Rajeshwari Sridhara, PhD, Director, DBV, OB, OTS, CDER, FDA Rajeshwari Sridhara, Ph.D. is the Division Director of Division of Biometrics V, Office of Biostatistics which supports Office of Hematology Oncology Products, and Office of Drug Evaluation IV (Medical Imaging Products) at the Center for Drug Evaluation and Research (CDER). She joined the Food and Drug Administration (FDA) in 1999. Dr. Sridhara routinely presents the regulatory policies and scientific philosophy of the Office at national and international professional meetings. Dr. Sridhara has contributed in the understanding and addressing the statistical issues that are unique to the oncology disease area such as evaluation and analysis of time to disease progression. Her research interests also include evaluation of surrogate markers and design of clinical trials. She has organized, chaired and given invited presentations at several workshops. She has worked on many regulatory guidance documents across multiple disciplines.

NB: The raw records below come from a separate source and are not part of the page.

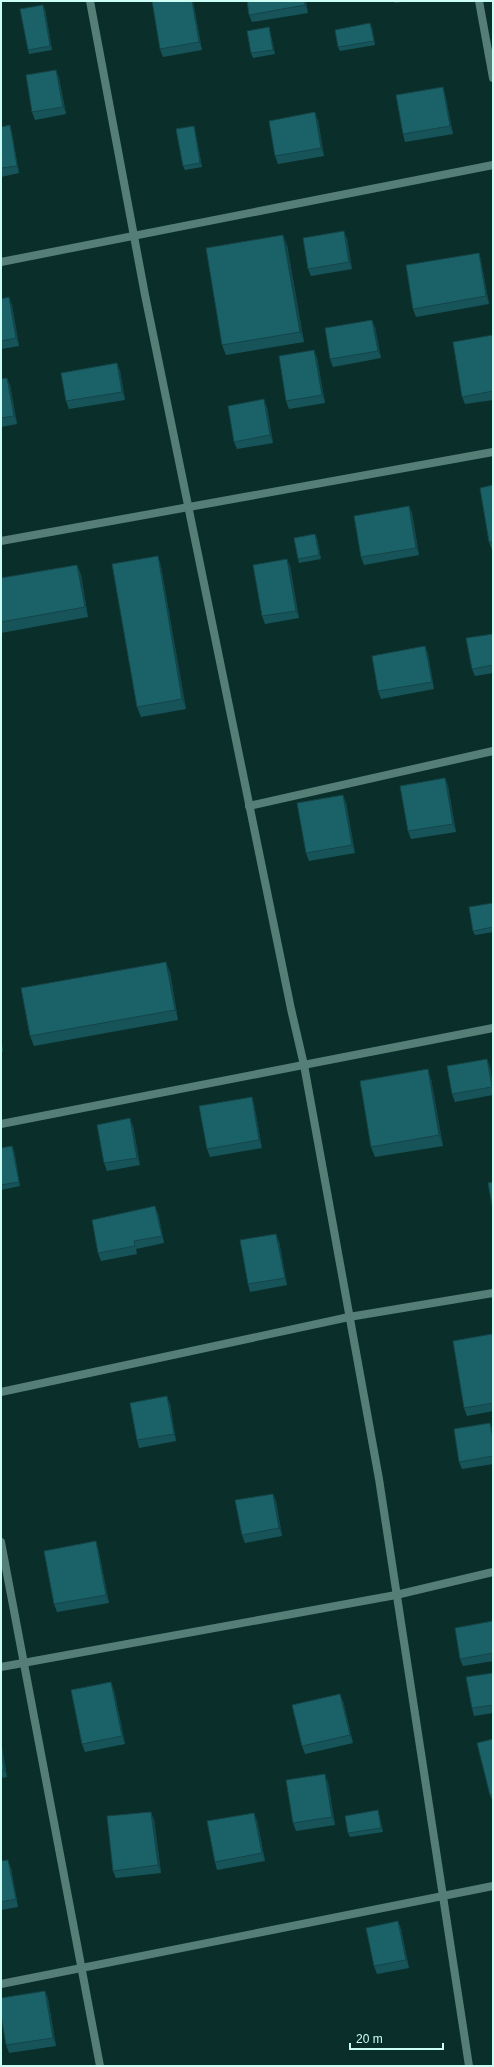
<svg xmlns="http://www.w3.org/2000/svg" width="494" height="2067" viewBox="0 0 494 2067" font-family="Arial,sans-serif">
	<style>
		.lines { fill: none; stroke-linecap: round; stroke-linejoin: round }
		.minor { stroke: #557e77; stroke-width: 8 }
		.wall { fill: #175459 }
		.shaded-wall { fill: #134549 }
		.building { fill: #1b6268; stroke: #134549 }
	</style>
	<rect width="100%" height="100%" fill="#0a2f2a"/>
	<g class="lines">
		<g class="minor">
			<path d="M90 1 145 295 291 1009 304 1065 379 1479 469 2066"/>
			<path d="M479 1 493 78"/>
			<path d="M1 262 493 165"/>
			<path d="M1 541 493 452"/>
			<path d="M249 806 493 751"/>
			<path d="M1 1124 493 1028"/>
			<path d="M1 1392 349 1317 493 1293"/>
			<path d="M1 1542 100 2066"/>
			<path d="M1 1667 396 1595 493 1572"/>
			<path d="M1 1984 493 1886"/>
		</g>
	</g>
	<g class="wall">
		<path d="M193 1 202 50 163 57 160 49Z"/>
		<path d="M247 1H306L308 13 252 22 249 15Z"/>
		<path d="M394 1H408L395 3Z"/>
		<path d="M45 9 52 50 29 54 28 50Z"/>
		<path d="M269 27 270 31 275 54 253 58 251 53Z"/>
		<path d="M372 27 375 45 340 51 338 47Z"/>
		<path d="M56 70 59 78 66 114 35 120 32 112Z"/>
		<path d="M445 94 453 134 405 142 403 134Z"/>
		<path d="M318 120 324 156 278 164 275 156Z"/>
		<path d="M194 126 195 130 202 167 185 170 183 166Z"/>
		<path d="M1 127 12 133 19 173 1 177Z"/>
		<path d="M347 238 352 269 311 276 308 269Z"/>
		<path d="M287 245 304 342 226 355 222 345Z"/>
		<path d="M479 253 481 261 489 304 416 317 413 309Z"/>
		<path d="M1 299 12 305 19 346 1 349Z"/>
		<path d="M375 327 381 358 333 367 330 359Z"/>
		<path d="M493 335V400L465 404 462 397Z"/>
		<path d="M314 350 317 358 325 403 289 409 286 401Z"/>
		<path d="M117 363 120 371 125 400 69 409 66 401Z"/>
		<path d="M1 379 10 385 17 424 1 427Z"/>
		<path d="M267 407 273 443 237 449 234 442Z"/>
		<path d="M493 485V550H492L489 542Z"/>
		<path d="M409 506 412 513 419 555 364 565 361 557Z"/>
		<path d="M315 534 317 538 321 559 299 563 298 559Z"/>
		<path d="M158 556 161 567 186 709 141 717 137 707Z"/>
		<path d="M77 565 81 575 88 617 1 633V578Z"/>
		<path d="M290 566 299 618 265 624 262 616Z"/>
		<path d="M493 634V673L475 676 472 669Z"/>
		<path d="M425 646 428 654 434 689 381 699 378 691Z"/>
		<path d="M445 778 448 786 456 832 411 839 408 831Z"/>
		<path d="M346 802 355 853 309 861 306 853Z"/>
		<path d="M493 903V932L475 935 473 931Z"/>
		<path d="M170 972 178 1020 34 1046 30 1036Z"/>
		<path d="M1 1038 3 1051 1 1052Z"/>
		<path d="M487 1059 490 1067 493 1086V1095L455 1102 452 1094Z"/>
		<path d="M431 1079 443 1146 375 1157 371 1147Z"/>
		<path d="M252 1097 254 1104 262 1148 210 1157 207 1149Z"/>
		<path d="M133 1126 140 1165 107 1171 104 1163Z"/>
		<path d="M1 1148 14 1150 20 1186 1 1190Z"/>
		<path d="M158 1213 164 1243 136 1249 137 1254 101 1261 98 1253Z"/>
		<path d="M279 1241 287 1285 250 1292 248 1284Z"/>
		<path d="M492 1334 493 1336V1411L467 1416 464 1408Z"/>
		<path d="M170 1404 176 1441 139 1448 137 1440Z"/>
		<path d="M493 1430V1464L462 1469 459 1462Z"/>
		<path d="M273 1494 276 1501 282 1536 245 1543 242 1535Z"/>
		<path d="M98 1548 109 1603 57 1612 54 1604Z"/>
		<path d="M493 1621V1661L463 1666 460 1659Z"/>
		<path d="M493 1673V1713L474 1716 472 1708Z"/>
		<path d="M114 1690 125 1744 85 1752 82 1744Z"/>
		<path d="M343 1701 353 1743 305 1754 302 1746Z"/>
		<path d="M493 1739V1802L490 1795Z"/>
		<path d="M1 1741 7 1777 1 1778Z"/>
		<path d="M328 1782 335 1825 296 1831 293 1823Z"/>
		<path d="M378 1810 379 1814 383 1832 350 1837 348 1833Z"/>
		<path d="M154 1819 161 1873 116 1878 113 1871Z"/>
		<path d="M257 1820 265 1861 217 1870 215 1862Z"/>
		<path d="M1 1861 11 1868 18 1907 1 1910Z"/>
		<path d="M398 1921 401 1929 409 1968 377 1974 374 1966Z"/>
		<path d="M45 1991 48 1999 56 2046 9 2053 6 2045Z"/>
	</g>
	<g class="shaded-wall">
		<path d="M192 1H193L202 50 199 42Z"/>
		<path d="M304 1H306L308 13 305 5Z"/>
		<path d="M43 5 45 9 52 50 50 46Z"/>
		<path d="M370 23 372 27 375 45 374 41Z"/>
		<path d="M269 27 270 31 275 54 273 50Z"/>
		<path d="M56 70 59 78 66 114 63 107Z"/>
		<path d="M443 87 445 94 453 134 450 126Z"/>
		<path d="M315 112 318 120 324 156 321 148Z"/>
		<path d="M10 125 12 133 19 173 17 166Z"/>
		<path d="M194 126 195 130 202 167 200 163Z"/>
		<path d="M344 231 347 238 352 269 349 262Z"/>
		<path d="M283 235 287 245 304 342 300 332Z"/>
		<path d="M479 253 481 261 489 304 486 296Z"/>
		<path d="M9 297 12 305 19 346 16 338Z"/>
		<path d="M372 320 375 327 381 358 378 351Z"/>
		<path d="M314 350 317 358 325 403 322 395Z"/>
		<path d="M117 363 120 371 125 400 122 392Z"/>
		<path d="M7 378 10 385 17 424 14 416Z"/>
		<path d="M264 399 267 407 273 443 270 435Z"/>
		<path d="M409 506 412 513 419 555 416 548Z"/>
		<path d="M315 534 317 538 321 559 319 555Z"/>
		<path d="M158 556 161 567 186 709 182 699Z"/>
		<path d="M287 559 290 566 299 618 296 611Z"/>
		<path d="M77 565 81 575 88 617 85 607Z"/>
		<path d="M425 646 428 654 434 689 432 682Z"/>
		<path d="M445 778 448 786 456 832 453 824Z"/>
		<path d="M343 795 346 802 355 853 352 845Z"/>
		<path d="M166 962 170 972 178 1020 175 1010Z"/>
		<path d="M1 1038 3 1051 1 1045Z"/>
		<path d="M487 1059 490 1067 493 1086V1091L492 1087Z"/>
		<path d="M428 1069 431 1079 443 1146 439 1135Z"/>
		<path d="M252 1097 254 1104 262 1148 259 1140Z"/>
		<path d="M130 1118 133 1126 140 1165 137 1158Z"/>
		<path d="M12 1146 14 1150 20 1186 19 1182Z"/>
		<path d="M155 1206 158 1213 164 1243 162 1236Z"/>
		<path d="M276 1234 279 1241 287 1285 285 1278Z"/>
		<path d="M167 1396 170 1404 176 1441 174 1434Z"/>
		<path d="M490 1423 493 1430V1439Z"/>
		<path d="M273 1494 276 1501 282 1536 279 1528Z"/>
		<path d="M96 1541 98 1548 109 1603 106 1595Z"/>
		<path d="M111 1682 114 1690 125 1744 122 1736Z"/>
		<path d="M340 1694 343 1701 353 1743 350 1735Z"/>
		<path d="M1 1741 7 1777 4 1770 1 1749Z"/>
		<path d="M325 1774 328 1782 335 1825 332 1817Z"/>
		<path d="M378 1810 379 1814 383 1832 381 1828Z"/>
		<path d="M151 1812 154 1819 161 1873 158 1865Z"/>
		<path d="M254 1813 257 1820 265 1861 262 1853Z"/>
		<path d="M8 1860 11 1868 18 1907 16 1899Z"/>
		<path d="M398 1921 401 1929 409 1968 406 1960Z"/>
		<path d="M45 1991 48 1999 56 2046 53 2038Z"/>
	</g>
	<g class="building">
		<path d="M152 1H192L199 42 160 49Z"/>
		<path d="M247 1H304L305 5 249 15Z"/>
		<path d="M43 5 50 46 28 50 20 9Z"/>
		<path d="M370 23 374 41 338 47 335 30Z"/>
		<path d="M269 27 273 50 251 53 247 31Z"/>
		<path d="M56 70 63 107 32 112 26 75Z"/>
		<path d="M443 87 450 126 403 134 396 95Z"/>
		<path d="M315 112 321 148 275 156 269 121Z"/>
		<path d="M10 125 17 166 1 168V127Z"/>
		<path d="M194 126 200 163 183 166 176 129Z"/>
		<path d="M344 231 349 262 308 269 303 238Z"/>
		<path d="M283 235 300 332 222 345 206 248Z"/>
		<path d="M479 253 486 296 413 309 406 265Z"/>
		<path d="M9 297 16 338 1 341V299Z"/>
		<path d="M372 320 378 351 330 359 325 328Z"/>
		<path d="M493 335V391L462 397 453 342Z"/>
		<path d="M314 350 322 395 286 401 279 356Z"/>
		<path d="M117 363 122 392 66 401 61 373Z"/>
		<path d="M7 378 14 416 1 418V379Z"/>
		<path d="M264 399 270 435 234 442 228 406Z"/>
		<path d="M493 485V542H489L480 488Z"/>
		<path d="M409 506 416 548 361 557 354 516Z"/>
		<path d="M315 534 319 555 298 559 294 538Z"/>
		<path d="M158 556 182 699 137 707 112 564Z"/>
		<path d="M287 559 296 611 262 616 253 565Z"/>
		<path d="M77 565 85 607 1 622V578Z"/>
		<path d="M493 634V665L472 669 466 638Z"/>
		<path d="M425 646 432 682 378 691 372 656Z"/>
		<path d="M445 778 453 824 408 831 400 786Z"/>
		<path d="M343 795 352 845 306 853 297 803Z"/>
		<path d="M493 903V927L473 931 469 907Z"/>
		<path d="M166 962 175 1010 30 1036 21 988Z"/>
		<path d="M487 1059 492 1087 452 1094 447 1066Z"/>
		<path d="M428 1069 439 1135 371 1147 360 1081Z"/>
		<path d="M252 1097 259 1140 207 1149 199 1106Z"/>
		<path d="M130 1118 137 1158 104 1163 97 1125Z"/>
		<path d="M12 1146 19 1182 1 1185V1148Z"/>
		<path d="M493 1182V1210L488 1183Z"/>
		<path d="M155 1206 162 1236 134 1241 135 1246 98 1253 92 1220Z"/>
		<path d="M276 1234 285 1278 248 1284 240 1240Z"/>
		<path d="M492 1334 493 1338V1403L464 1408 453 1341Z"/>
		<path d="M167 1396 174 1434 137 1440 130 1403Z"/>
		<path d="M490 1423 493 1439V1456L459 1462 454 1429Z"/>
		<path d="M273 1494 279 1528 242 1535 235 1500Z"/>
		<path d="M96 1541 106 1595 54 1604 44 1551Z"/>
		<path d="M493 1621V1653L460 1659 455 1628Z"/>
		<path d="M493 1673V1705L472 1708 466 1677Z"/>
		<path d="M111 1682 122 1736 82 1744 71 1690Z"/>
		<path d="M340 1694 350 1735 302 1746 292 1705Z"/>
		<path d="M493 1739V1794L490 1795 477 1743Z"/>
		<path d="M1 1749 4 1770H1Z"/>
		<path d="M325 1774 332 1817 293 1823 286 1780Z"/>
		<path d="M378 1810 381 1828 348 1833 345 1816Z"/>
		<path d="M151 1812 158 1865 113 1871 107 1816Z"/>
		<path d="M254 1813 262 1853 215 1862 207 1821Z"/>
		<path d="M8 1860 16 1899 1 1902V1861Z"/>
		<path d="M398 1921 406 1960 374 1966 366 1928Z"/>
		<path d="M45 1991 53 2038 6 2045 1 2015V1998Z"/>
	</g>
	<rect width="494" height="2067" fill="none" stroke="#cbfef5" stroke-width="4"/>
	<path d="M350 2043v6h93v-6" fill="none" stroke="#cbfef5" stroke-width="2"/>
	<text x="356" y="2043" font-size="12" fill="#cbfef5" stroke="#0a2f2a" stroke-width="3" paint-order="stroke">20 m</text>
</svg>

She has reviewed many high profile drug applications and has made several presentations at the oncology drug advisory committee meetings. She has extensively published in refereed journals and presented at national and international conferences. Prior to joining FDA, Dr. Sridhara was a project statistician for the AIDS vaccine evaluation group at EMMES Corporation for 2 years, and she was an assistant professor at the University of Maryland Cancer Center for 6 years. She is a member of American Statistical Association and American Society of Clinical Oncology.
James Yates, PhD, Principal Scientist, AstraZeneca James Yates studied pure mathematics at the University of Warwick, UK, graduating in 2000 with a Master of Mathematics degree. He then joined the Electrical Engineering division of the School of Engineering at the University of Warwick where he obtained his Ph.D. After a short postdoctoral project at Warwick he joined AstraZeneca for a 2 year post-‐doctoral project investigating PKPD modelling. After that he became a permanent member of staff. He is now a principal scientist in the Innovative Medicines Oncology biotech unit based in Cambridge, UK providing pre-‐clinical PKPD modelling support of drug discovery and development projects. He is an active researcher in model building methodology, study design and translational PKPD modelling for oncology and safety.